E quando Rodrigo Saraiva, da IL, lhe perguntou se não devia ter feito mais, tendo em conta que o IEFP e o SEF também tiveram ligação ao caso — “aquele casal russo tinha e manteve protocolos e remunerações com o IEFP e o SEF”, Costa garantiu que “nem o SEF nem o IEFP cometeram qualquer ato ilegal ou censurável neste caso”.

Ucrânia. Costa não é cético sobre adesão, mas avisa que é preciso mudar UE

Era o debate que se seguia, o da preparação do Conselho Europeu onde será aprovado o estatuto de candidato da Ucrânia à União Europeia. Mas logo no debate de política geral, numa resposta a Rui Tavares, António Costa fez questão de preparar o que iria dizer a seguir.

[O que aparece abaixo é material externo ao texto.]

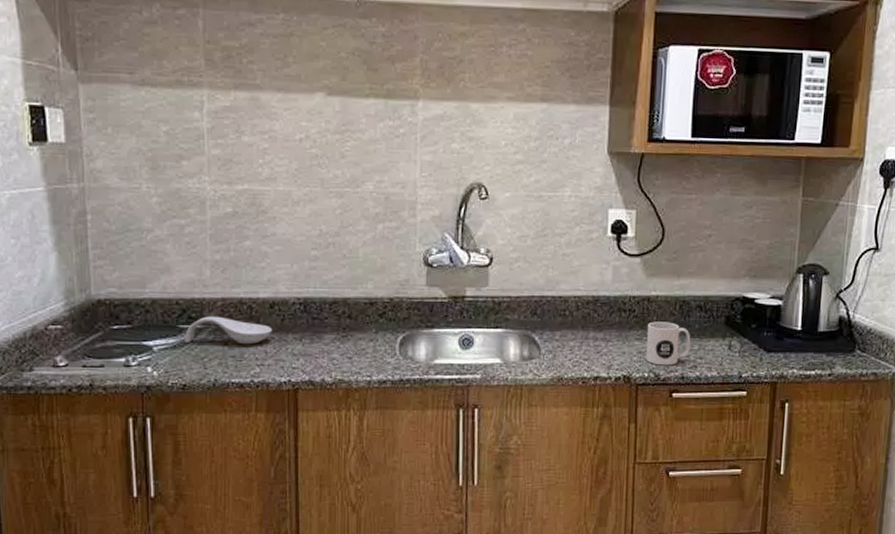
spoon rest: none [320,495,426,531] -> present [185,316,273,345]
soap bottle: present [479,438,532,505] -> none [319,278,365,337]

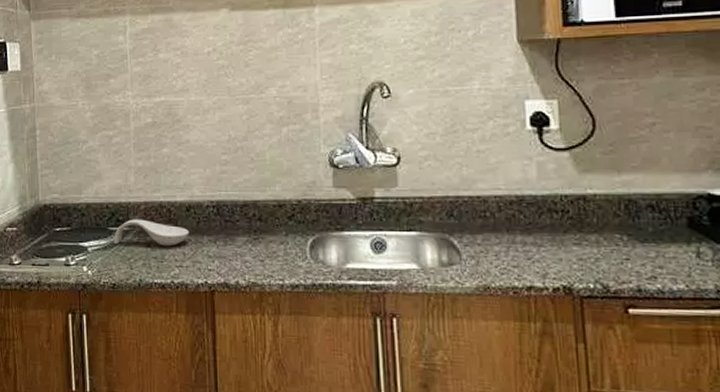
mug: present [646,321,691,366] -> none [587,223,646,276]

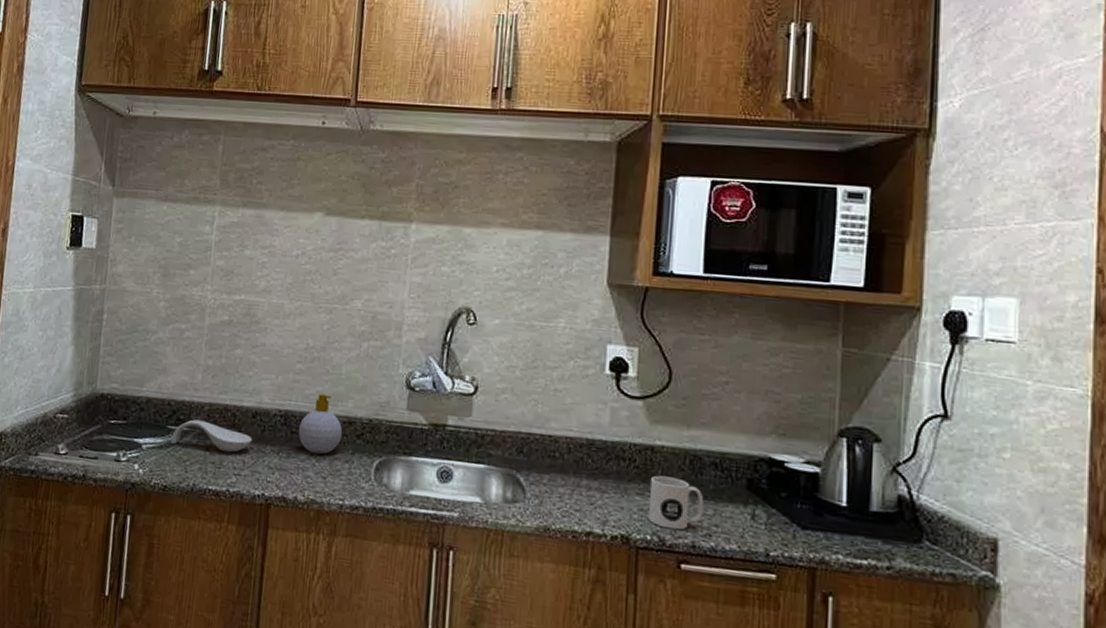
soap bottle: none [231,181,274,239] -> present [298,393,343,455]
mug: none [587,223,646,276] -> present [649,475,704,531]

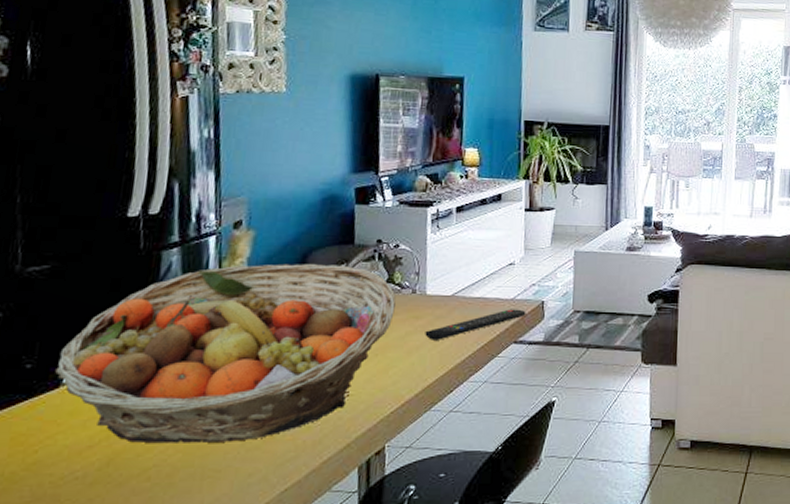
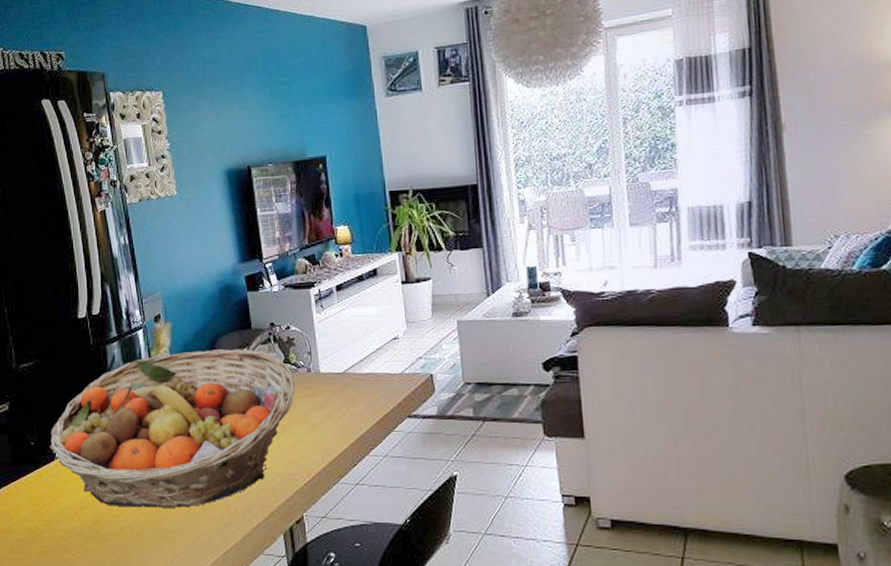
remote control: present [425,309,526,340] -> none [324,383,416,416]

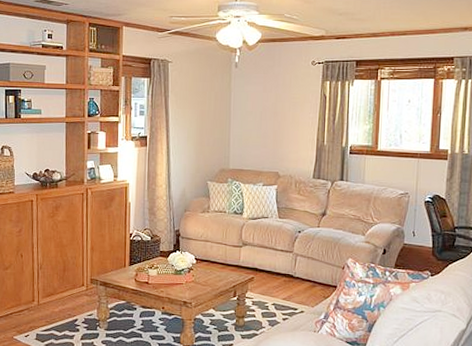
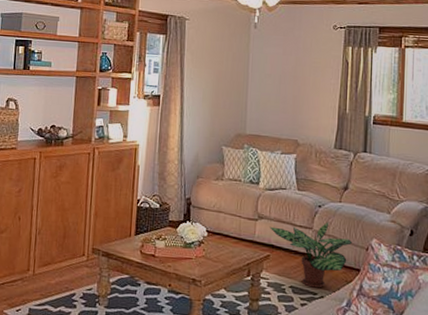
potted plant: none [253,245,330,304] -> present [269,222,353,288]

Para haver esta adesão, a UE “precisa de uma nova arquitetura orçamental e institucional”. Ou esta integração, em vez de ser “um reforço”, significará uma “implosão” da UE e uma “armadilha para a Ucrânia”, afirmou sem rodeios. “Como queremos apoiar a Ucrânia não podemos criar falsas expectativas nem ser inconsequentes nas decisões que tomamos.”

À boleia deste processo, António Costa quer agora rever tratados e regras europeias para que os países da coesão não sejam prejudicados pela entrada de dois países como a Ucrânia e Moldávia. Já depois de quase cinco horas de debate parlamentar, Costa viu sair os seus ministros e ficou para trás para explicar isto mesmo aos deputados. Deixou clara essa pressão perante os outros líderes europeus.

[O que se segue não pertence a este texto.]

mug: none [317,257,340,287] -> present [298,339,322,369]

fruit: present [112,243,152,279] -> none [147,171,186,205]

Negou, perante os deputados que o acusaram de “ceticismo” que seja cético e que Portugal está a colaborar, com trabalho bilateral de apoio técnico à Ucrânia para a adesão. Mas, ao mesmo tempo, alertou: “A atribuição do estatuto de candidato à Ucrânia não é nem um questão de fé, nem um acto menor. Só é um ato menor para aqueles que julgam que atribuir o estatuto à Ucrânia hoje significa o mesmo que, no passado, atribuir a países como a Turquia ou a países dos balcãs ocidentais.”

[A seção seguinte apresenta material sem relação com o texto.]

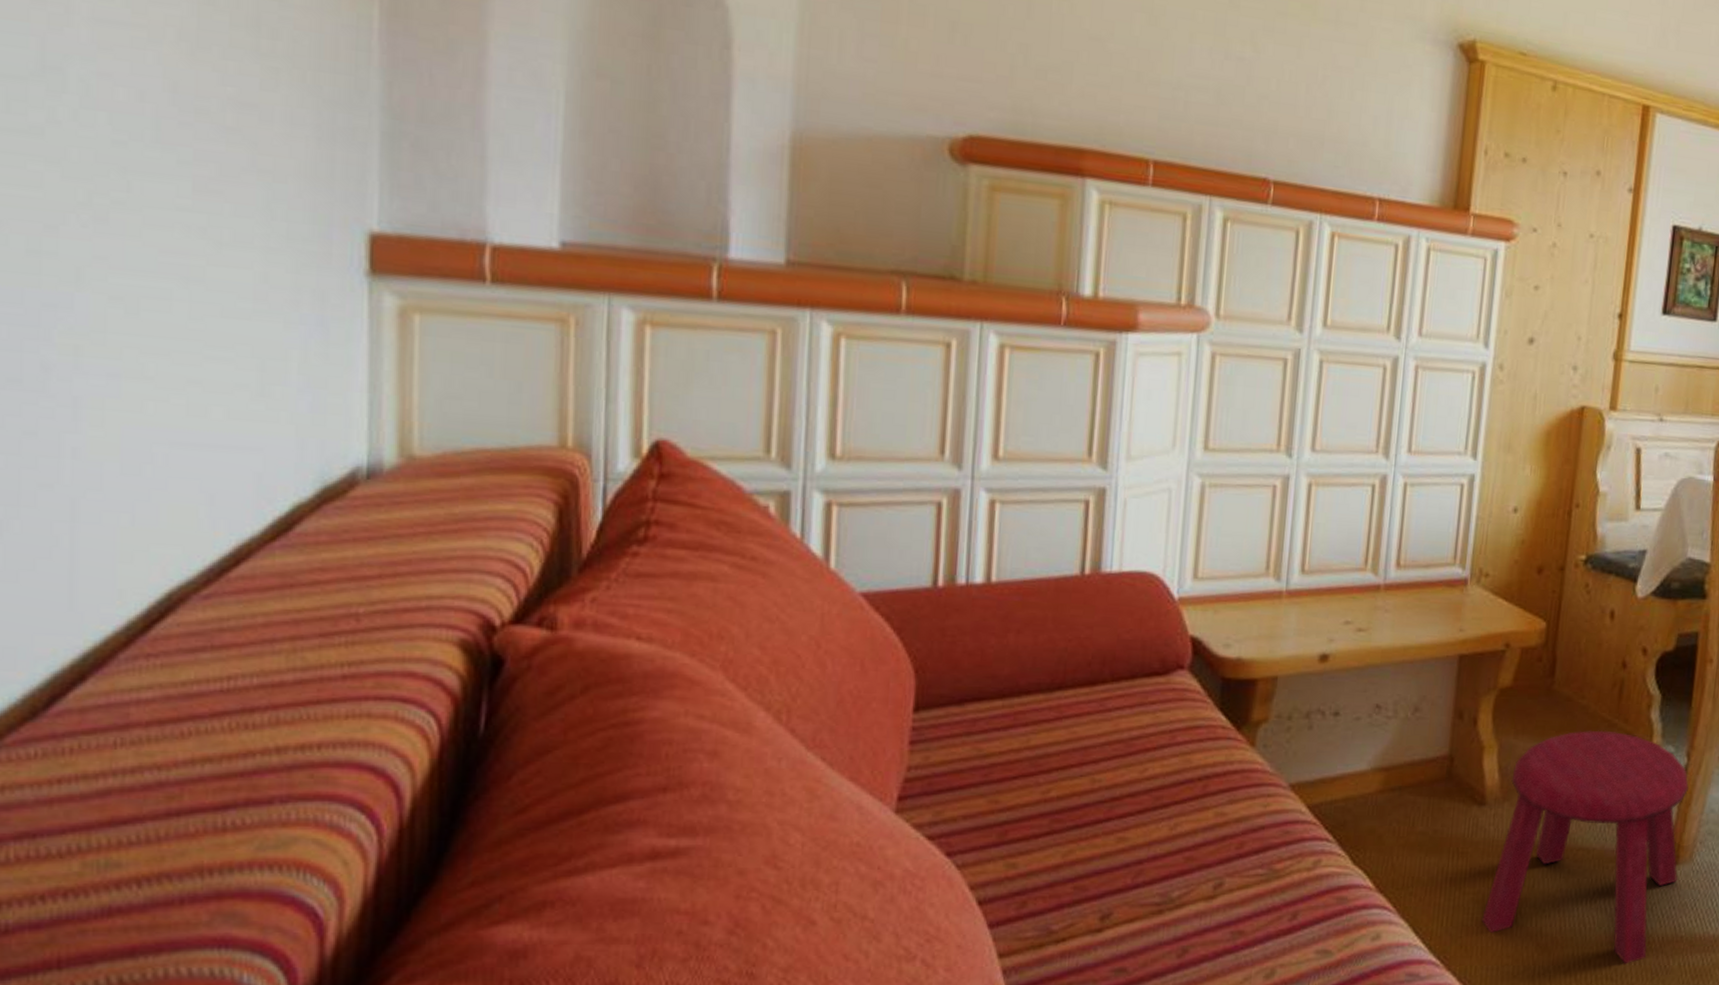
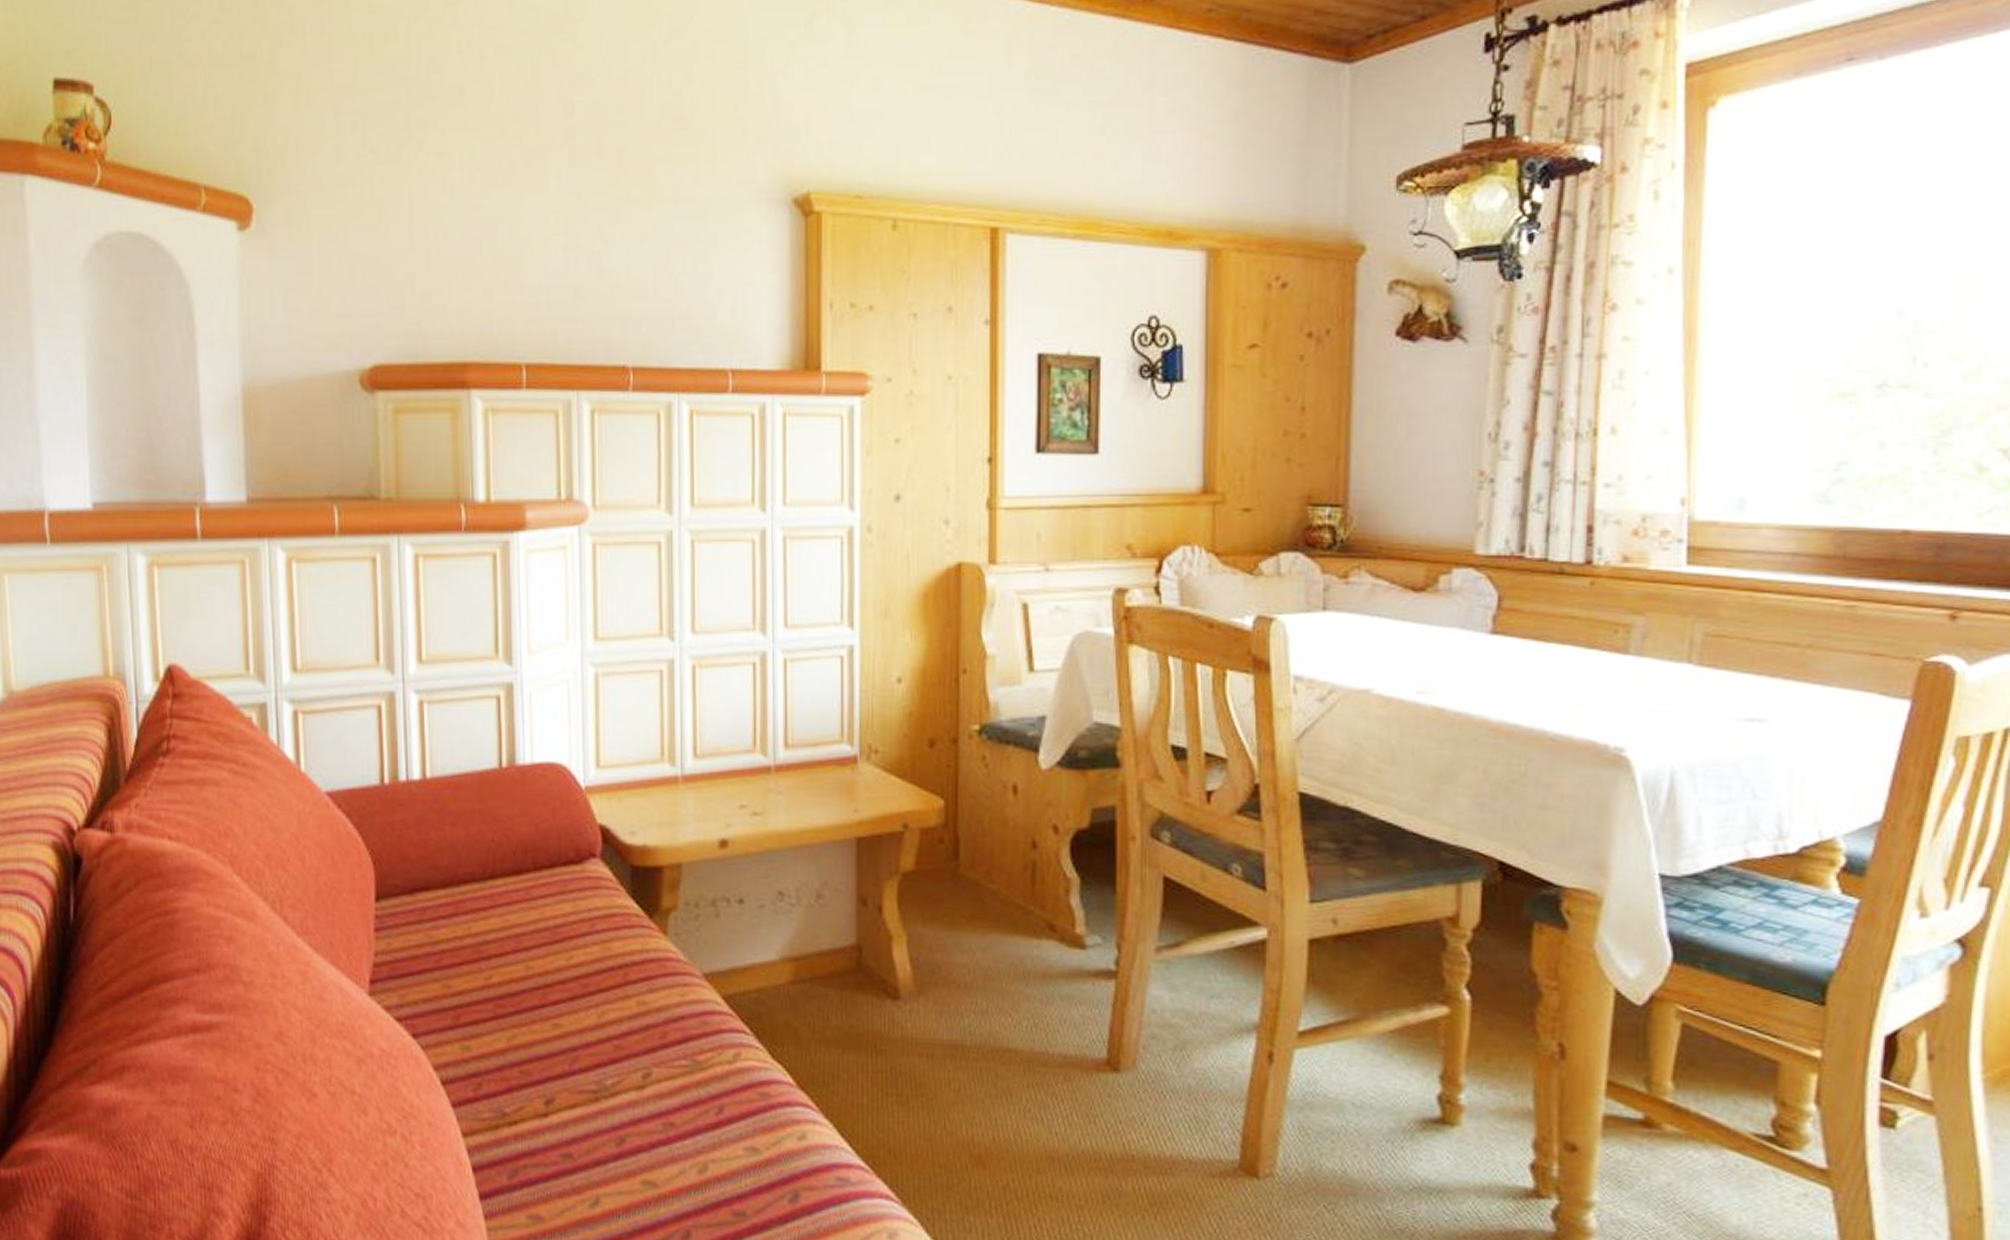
stool: present [1482,730,1690,964] -> none [908,918,1124,1183]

“A UE pode acomodar estes países com a atual arquitetura institucional e orçamental? Não o pode fazer”, respondeu de imediato o próprio autor da pergunta desafiando os outros líderes europeus para que venham a ter em conta isto mesmo. Com um aviso aos mesmo de sempre, “os que já foram frugais e que não se relembrem de voltarem a ser quando as necessidades forem bastante maiores do que já hoje são”. O debate a esse nível arrancará em Bruxelas na próxima quinta-feira.